═══ Dataset records ═══
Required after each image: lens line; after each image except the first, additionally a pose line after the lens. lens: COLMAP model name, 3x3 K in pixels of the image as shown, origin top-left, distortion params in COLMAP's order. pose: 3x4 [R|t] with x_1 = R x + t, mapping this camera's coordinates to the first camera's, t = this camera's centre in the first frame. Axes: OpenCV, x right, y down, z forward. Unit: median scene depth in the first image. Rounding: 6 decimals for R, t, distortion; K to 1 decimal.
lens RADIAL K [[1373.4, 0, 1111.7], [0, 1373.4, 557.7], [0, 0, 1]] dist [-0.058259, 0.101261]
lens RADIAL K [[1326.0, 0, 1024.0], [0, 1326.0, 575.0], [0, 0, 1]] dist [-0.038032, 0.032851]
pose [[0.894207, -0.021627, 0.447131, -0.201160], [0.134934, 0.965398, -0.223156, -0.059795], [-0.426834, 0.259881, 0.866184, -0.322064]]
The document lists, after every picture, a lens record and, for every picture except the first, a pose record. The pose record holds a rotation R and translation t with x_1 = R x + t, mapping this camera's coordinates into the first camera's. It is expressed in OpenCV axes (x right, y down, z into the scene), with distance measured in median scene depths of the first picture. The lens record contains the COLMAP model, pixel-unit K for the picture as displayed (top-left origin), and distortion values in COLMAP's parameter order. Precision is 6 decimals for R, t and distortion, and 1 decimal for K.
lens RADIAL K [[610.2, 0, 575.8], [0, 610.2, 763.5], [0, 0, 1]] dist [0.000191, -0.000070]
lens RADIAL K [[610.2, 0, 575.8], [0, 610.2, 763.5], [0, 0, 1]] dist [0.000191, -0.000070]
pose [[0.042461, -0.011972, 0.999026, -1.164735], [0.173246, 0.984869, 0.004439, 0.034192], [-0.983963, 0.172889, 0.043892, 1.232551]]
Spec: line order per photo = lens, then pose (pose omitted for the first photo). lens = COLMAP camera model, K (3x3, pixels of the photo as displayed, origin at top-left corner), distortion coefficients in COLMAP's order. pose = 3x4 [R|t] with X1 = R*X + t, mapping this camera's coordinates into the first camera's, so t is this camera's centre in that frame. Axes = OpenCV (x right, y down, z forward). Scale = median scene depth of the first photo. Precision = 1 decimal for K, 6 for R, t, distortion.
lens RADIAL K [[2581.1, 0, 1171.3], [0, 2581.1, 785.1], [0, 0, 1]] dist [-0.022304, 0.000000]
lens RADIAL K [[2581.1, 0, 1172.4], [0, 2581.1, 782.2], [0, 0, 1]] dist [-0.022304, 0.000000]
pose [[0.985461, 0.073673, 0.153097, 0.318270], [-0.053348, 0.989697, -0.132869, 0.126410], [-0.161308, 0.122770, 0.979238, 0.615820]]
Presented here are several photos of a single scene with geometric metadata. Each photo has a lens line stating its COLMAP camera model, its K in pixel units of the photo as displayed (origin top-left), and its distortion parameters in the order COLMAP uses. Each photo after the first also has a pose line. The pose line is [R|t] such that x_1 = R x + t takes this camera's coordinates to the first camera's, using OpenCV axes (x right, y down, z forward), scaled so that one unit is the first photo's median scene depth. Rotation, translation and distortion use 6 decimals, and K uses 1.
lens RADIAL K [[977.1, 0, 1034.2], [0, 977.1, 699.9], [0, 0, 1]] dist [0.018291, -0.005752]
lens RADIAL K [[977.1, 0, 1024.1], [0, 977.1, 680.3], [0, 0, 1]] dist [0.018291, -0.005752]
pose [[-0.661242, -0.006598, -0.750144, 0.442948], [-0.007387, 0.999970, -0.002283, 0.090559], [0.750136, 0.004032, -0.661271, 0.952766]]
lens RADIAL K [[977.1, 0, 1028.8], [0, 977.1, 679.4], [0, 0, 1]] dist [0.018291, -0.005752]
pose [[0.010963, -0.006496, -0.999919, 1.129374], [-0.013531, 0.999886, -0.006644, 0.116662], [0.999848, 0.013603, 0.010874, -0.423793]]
═══
In your response, reproduce the records exactly, every one.

Required after each image: lens line; after each image except the first, additionally a pose line after the lens. lens: COLMAP model name, 3x3 K in pixels of the image as shown, origin top-left, distortion params in COLMAP's order. pose: 3x4 [R|t] with x_1 = R x + t, mapping this camera's coordinates to the first camera's, t = this camera's centre in the first frame. Axes: OpenCV, x right, y down, z forward. Unit: median scene depth in the first image. Rounding: 6 decimals for R, t, distortion; K to 1 decimal.
lens RADIAL K [[1373.4, 0, 1111.7], [0, 1373.4, 557.7], [0, 0, 1]] dist [-0.058259, 0.101261]
lens RADIAL K [[1326.0, 0, 1024.0], [0, 1326.0, 575.0], [0, 0, 1]] dist [-0.038032, 0.032851]
pose [[0.894207, -0.021627, 0.447131, -0.201160], [0.134934, 0.965398, -0.223156, -0.059795], [-0.426834, 0.259881, 0.866184, -0.322064]]
The document lists, after every picture, a lens record and, for every picture except the first, a pose record. The pose record holds a rotation R and translation t with x_1 = R x + t, mapping this camera's coordinates into the first camera's. It is expressed in OpenCV axes (x right, y down, z into the scene), with distance measured in median scene depths of the first picture. The lens record contains the COLMAP model, pixel-unit K for the picture as displayed (top-left origin), and distortion values in COLMAP's parameter order. Precision is 6 decimals for R, t and distortion, and 1 decimal for K.
lens RADIAL K [[610.2, 0, 575.8], [0, 610.2, 763.5], [0, 0, 1]] dist [0.000191, -0.000070]
lens RADIAL K [[610.2, 0, 575.8], [0, 610.2, 763.5], [0, 0, 1]] dist [0.000191, -0.000070]
pose [[0.042461, -0.011972, 0.999026, -1.164735], [0.173246, 0.984869, 0.004439, 0.034192], [-0.983963, 0.172889, 0.043892, 1.232551]]
Spec: line order per photo = lens, then pose (pose omitted for the first photo). lens = COLMAP camera model, K (3x3, pixels of the photo as displayed, origin at top-left corner), distortion coefficients in COLMAP's order. pose = 3x4 [R|t] with X1 = R*X + t, mapping this camera's coordinates into the first camera's, so t is this camera's centre in that frame. Axes = OpenCV (x right, y down, z forward). Scale = median scene depth of the first photo. Precision = 1 decimal for K, 6 for R, t, distortion.
lens RADIAL K [[2581.1, 0, 1171.3], [0, 2581.1, 785.1], [0, 0, 1]] dist [-0.022304, 0.000000]
lens RADIAL K [[2581.1, 0, 1172.4], [0, 2581.1, 782.2], [0, 0, 1]] dist [-0.022304, 0.000000]
pose [[0.985461, 0.073673, 0.153097, 0.318270], [-0.053348, 0.989697, -0.132869, 0.126410], [-0.161308, 0.122770, 0.979238, 0.615820]]
Presented here are several photos of a single scene with geometric metadata. Each photo has a lens line stating its COLMAP camera model, its K in pixel units of the photo as displayed (origin top-left), and its distortion parameters in the order COLMAP uses. Each photo after the first also has a pose line. The pose line is [R|t] such that x_1 = R x + t takes this camera's coordinates to the first camera's, using OpenCV axes (x right, y down, z forward), scaled so that one unit is the first photo's median scene depth. Rotation, translation and distortion use 6 decimals, and K uses 1.
lens RADIAL K [[977.1, 0, 1034.2], [0, 977.1, 699.9], [0, 0, 1]] dist [0.018291, -0.005752]
lens RADIAL K [[977.1, 0, 1024.1], [0, 977.1, 680.3], [0, 0, 1]] dist [0.018291, -0.005752]
pose [[-0.661242, -0.006598, -0.750144, 0.442948], [-0.007387, 0.999970, -0.002283, 0.090559], [0.750136, 0.004032, -0.661271, 0.952766]]
lens RADIAL K [[977.1, 0, 1028.8], [0, 977.1, 679.4], [0, 0, 1]] dist [0.018291, -0.005752]
pose [[0.010963, -0.006496, -0.999919, 1.129374], [-0.013531, 0.999886, -0.006644, 0.116662], [0.999848, 0.013603, 0.010874, -0.423793]]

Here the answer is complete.